Pollution is the largest environmental cause of disease and premature death in the world, accounting for three times more deaths in 2015 than AIDS, tuberculosis and malaria combined, according to a sweeping global study published Friday in The Lancet medical journal.
The report by the Lancet Commission on Pollution and Health blames pollution for an estimated 9 million premature deaths, about 15 times more than all wars and other forms of violence. It concludes that pollution “endangers the stability of the Earth’s support systems and threatens the continuing survival of human societies.”
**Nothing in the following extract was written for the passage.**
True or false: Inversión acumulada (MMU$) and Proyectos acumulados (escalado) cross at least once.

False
More than 40 researchers from governments and universities worldwide worked on the study funded by the United Nations, the European Union and the United States. The Lancet is a weekly peer-reviewed general medical journal.
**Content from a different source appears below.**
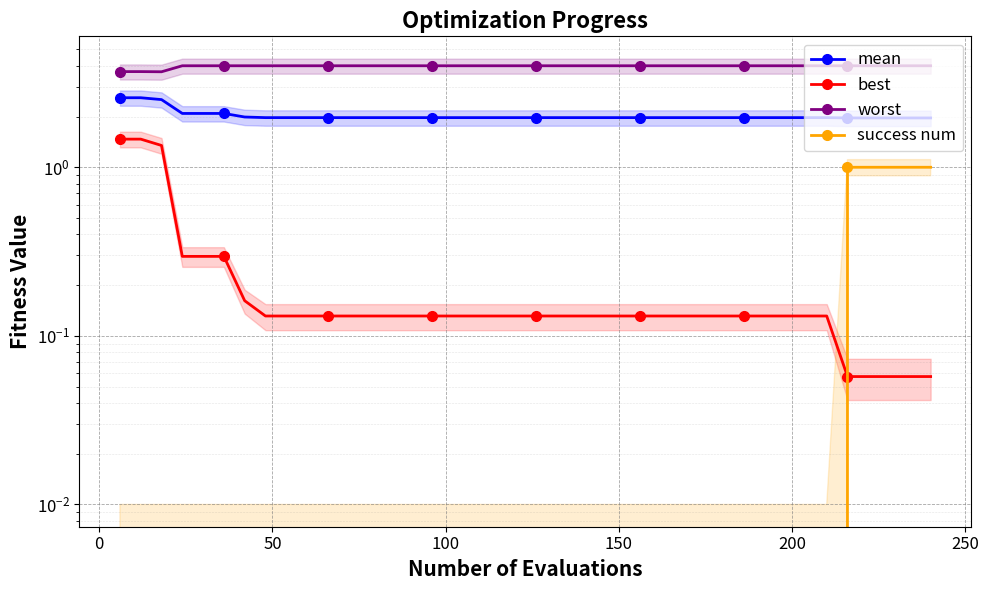

Rank the series by their maximum value, from lowest to highest.

success num, best, mean, worst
More: The most polluted city is? Hint: It’s not in China
More: California fires produced as much pollution in 2 days as all the state’s cars do in a year
More: China’s air pollution is causing its residents to die three years early
Pollution disproportionately kills the poor and the vulnerable, the report found. Nearly 92% of pollution-related deaths occur in low-income and middle-income countries.
India leads the world in highest pollution-related deaths at 2.5 million, or 24.5% of all deaths in the country. China is second with 1.8 million, or 19.5%, and Pakistan third with 311,000 deaths, or 21.9%.
When broken down to most pollution-related deaths per 100,000 population, Somalia leads the list, with the Central African Republic second and Chad third.
Britain, Japan and Germany landed in the top 10 for workplace pollution-related deaths.
Pollution-related diseases take a big bite out of health care costs, the report found. Such diseases are responsible for 1% to 7% of annual health spending in high-income countries and for up to 7% of health spending in middle-income countries that are heavily polluted and rapidly developing.
“The vast majority of the pollution deaths occur in poorer nations and in some, such as India, Chad and Madagascar, pollution causes a quarter of all deaths,” according to the report. “The international researchers said this burden is a hugely expensive drag on developing economies.”
Philip Landrigan, co-leader of the commission, said the nine million deaths a year from pollution is “pushing the envelope on the amount of pollution the Earth can carry,” The Guardian reported.
Air pollution deaths in Southeast Asia are on track to double by 2050, he added.
The commission report combined data from the World Health Organization and other sources to determine that air pollution is the biggest killer, leading to heart disease, stroke, lung cancer and other illnesses. Outdoor air pollution, caused by vehicles and industry, is blamed for 4.5 million deaths annually while indoor air pollution, from wood and dung stoves, is linked to 2.9 million deaths.
Water pollution, often contaminated by sewage, is linked to 1.8 million deaths from gastrointestinal diseases and parasitic infections. Another 800,000 deaths are tied to workplace pollution, including exposure to toxins, carcinogens and secondhand tobacco smoke, coal-related diseases and bladder cancer in dye workers.
Amid the gloom, the report highlights some good news — much of the pollution can be eliminated. It noted that high-income and some middle-income countries have produced laws and regulations mandating clean air and clean water, established chemical safety policies and curbed the most flagrant forms of pollution.
“Their air and water are now cleaner, the blood lead concentrations of their children have decreased by more than 90%, their rivers no longer catch fire, their worst hazardous waste sites have been remediated, and many of their cities are less polluted and more livable,” according to the report. “Health has improved and people in these countries are living longer.”
The report also finds that countries, even poor ones, do not have to choose between economic growth and pollution.
“The claim that pollution control stifles economic growth and that poor countries must pass through a phase of pollution and disease on the road to prosperity has repeatedly been proven to be untrue,” the study said.
To tackle the pollution problem, the study offers six recommendations, including making pollution prevention a “high priority nationally and internationally” and integrating it into country and city planning processes.
It also recommends increasing and focusing the funding and the international technical support dedicated to pollution control and establishing systems to monitor pollution and its effects on health.